√(x+5)-√(x-3)=2
http://www.wolframalpha.com/input/?i=%E2%88%9A%28x%2B5%29-%E2%88%9A%28x-3%29%3D2
Start by adding √(x - 3) to both sides (whatever operation you do to one side of an equation you must do to the other side as well). The result is this:
√(x + 5) = √(x - 3) + 2
Then square both sides to get this:
x + 5 = x - 3 + 2√(x - 3) + 2√(x - 3) + 4
Combine like terms:
x + 5 = x + 1 + 4√(x - 3)
Subtract x and 1 from both sides:
4 = 4√(x - 3)
Divide by 4 to get this result:
1 = √(x - 3)
Square both sides again to get this result:
1 = x - 3
x = 4
Check this solution with the original equation. It always helps to check your work!
I hope this helps.
To solve the equation √(x+5) - √(x-3) = 2, we need to isolate the variable x.
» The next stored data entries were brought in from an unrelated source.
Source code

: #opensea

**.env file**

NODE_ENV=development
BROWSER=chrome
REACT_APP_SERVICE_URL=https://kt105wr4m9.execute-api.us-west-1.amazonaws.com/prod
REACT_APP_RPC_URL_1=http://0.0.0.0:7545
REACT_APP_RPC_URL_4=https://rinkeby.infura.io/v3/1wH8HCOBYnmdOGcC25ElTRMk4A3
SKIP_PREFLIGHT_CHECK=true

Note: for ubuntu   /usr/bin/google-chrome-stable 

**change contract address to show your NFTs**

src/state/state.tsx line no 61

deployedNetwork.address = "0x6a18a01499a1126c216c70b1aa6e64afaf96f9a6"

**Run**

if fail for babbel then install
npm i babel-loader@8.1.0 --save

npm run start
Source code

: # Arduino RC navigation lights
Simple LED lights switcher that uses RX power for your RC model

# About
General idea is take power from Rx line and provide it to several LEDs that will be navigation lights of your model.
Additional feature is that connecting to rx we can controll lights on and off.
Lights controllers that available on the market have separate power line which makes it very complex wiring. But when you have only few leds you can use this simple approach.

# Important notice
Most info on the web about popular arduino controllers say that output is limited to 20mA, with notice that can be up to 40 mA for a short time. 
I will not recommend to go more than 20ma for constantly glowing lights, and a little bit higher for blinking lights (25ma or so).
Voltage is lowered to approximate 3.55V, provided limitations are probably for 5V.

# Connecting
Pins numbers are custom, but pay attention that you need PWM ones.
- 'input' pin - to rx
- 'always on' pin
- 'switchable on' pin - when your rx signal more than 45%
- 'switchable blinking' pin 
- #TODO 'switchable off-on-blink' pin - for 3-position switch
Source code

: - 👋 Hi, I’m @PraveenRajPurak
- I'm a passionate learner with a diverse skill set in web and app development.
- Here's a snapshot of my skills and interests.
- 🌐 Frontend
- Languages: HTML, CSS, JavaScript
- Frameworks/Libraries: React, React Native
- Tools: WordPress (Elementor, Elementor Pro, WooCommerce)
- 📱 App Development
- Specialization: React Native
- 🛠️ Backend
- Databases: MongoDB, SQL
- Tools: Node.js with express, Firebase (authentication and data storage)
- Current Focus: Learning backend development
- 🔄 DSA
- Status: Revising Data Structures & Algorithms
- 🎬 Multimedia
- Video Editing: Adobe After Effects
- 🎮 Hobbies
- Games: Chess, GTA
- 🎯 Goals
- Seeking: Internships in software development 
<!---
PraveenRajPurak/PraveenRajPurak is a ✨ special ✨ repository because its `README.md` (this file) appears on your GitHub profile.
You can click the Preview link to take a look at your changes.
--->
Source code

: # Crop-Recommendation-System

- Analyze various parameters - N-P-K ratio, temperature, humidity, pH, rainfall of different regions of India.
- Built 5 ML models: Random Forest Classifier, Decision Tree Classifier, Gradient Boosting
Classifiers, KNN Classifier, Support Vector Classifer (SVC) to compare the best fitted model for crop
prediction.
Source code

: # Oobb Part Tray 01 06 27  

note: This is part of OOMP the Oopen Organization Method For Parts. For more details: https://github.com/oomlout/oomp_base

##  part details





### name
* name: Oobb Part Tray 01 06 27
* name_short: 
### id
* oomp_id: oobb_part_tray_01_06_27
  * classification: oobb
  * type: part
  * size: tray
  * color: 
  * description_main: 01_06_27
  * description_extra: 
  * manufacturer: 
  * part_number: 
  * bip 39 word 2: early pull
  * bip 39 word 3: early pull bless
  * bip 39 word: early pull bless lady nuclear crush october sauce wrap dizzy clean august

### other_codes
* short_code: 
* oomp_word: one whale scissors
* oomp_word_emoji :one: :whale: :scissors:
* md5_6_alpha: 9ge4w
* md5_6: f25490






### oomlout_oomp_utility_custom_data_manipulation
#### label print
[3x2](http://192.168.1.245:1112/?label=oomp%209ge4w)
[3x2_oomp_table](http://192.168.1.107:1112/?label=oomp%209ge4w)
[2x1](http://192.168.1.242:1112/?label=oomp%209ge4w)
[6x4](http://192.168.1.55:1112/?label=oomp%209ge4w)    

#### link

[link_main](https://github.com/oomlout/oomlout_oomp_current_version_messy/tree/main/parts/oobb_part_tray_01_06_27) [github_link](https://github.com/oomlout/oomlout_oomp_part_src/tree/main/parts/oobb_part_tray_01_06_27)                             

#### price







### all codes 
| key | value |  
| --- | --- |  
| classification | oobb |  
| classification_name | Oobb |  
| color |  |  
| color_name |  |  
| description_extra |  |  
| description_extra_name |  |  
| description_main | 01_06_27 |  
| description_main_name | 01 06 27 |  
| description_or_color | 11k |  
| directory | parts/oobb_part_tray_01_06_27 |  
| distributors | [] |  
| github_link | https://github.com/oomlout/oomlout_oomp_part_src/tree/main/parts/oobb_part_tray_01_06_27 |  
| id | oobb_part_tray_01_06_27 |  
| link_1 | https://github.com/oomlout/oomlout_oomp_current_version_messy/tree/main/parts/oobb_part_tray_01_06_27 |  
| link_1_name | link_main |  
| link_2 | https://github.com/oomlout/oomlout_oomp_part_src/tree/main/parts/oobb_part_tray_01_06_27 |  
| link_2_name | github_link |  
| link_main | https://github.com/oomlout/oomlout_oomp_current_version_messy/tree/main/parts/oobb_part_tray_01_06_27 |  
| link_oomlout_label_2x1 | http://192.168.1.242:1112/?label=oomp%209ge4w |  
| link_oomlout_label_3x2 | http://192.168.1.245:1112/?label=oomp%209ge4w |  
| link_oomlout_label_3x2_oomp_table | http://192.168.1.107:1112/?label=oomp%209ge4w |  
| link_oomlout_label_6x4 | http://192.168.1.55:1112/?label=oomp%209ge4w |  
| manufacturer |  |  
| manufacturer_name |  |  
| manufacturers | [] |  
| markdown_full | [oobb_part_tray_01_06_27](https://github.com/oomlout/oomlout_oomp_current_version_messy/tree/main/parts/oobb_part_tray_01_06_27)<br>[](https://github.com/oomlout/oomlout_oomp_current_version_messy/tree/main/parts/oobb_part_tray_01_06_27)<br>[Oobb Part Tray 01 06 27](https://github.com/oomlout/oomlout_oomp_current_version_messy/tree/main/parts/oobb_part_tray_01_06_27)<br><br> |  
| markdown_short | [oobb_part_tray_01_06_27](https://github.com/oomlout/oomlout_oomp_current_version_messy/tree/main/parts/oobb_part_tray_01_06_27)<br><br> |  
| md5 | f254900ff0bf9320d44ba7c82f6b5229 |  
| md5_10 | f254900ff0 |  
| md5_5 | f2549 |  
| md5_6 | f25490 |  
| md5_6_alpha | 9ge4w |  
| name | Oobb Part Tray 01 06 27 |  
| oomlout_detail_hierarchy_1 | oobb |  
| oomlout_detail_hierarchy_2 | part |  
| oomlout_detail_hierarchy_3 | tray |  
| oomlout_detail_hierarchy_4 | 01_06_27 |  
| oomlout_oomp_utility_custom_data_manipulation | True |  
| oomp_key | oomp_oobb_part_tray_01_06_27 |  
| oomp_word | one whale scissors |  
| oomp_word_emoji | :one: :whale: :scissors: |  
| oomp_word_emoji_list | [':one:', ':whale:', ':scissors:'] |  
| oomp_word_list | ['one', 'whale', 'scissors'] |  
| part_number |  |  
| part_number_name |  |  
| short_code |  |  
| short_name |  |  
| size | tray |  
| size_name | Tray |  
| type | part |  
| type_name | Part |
Let's go step by step:
Step 1: Start by isolating one of the square roots on one side of the equation. In this case, let's isolate √(x+5). To do this, we move √(x-3) to the other side of the equation by adding it to both sides:
√(x+5) = √(x-3) + 2
Step 2: Next, square both sides of the equation to remove the square root on the left side. Squaring cancels out the square root.
(√(x+5))^2 = (√(x-3) + 2)^2
Simplifying this equation gives us:
x + 5 = (x-3) + 4√(x-3) + 4
Step 3: Now, let's simplify the right side of the equation. Combine like terms:
x + 5 = x - 3 + 4√(x-3) + 4
Simplifying further gives us:
x + 5 = x + 1 + 4√(x-3)
Step 4: Subtract x from both sides to get rid of the x term on the right side:
5 = 1 + 4√(x-3)
Step 5: Subtract 1 from both sides:
4 = 4√(x-3)
Step 6: Divide both sides by 4 to isolate the square root:
1 = √(x-3)
Step 7: Square both sides of the equation to eliminate the square root:
1^2 = (√(x-3))^2
1 = x - 3
Step 8: Add 3 to both sides to solve for x:
1 + 3 = x
x = 4
So, the solution to the equation √(x+5) - √(x-3) = 2 is x = 4.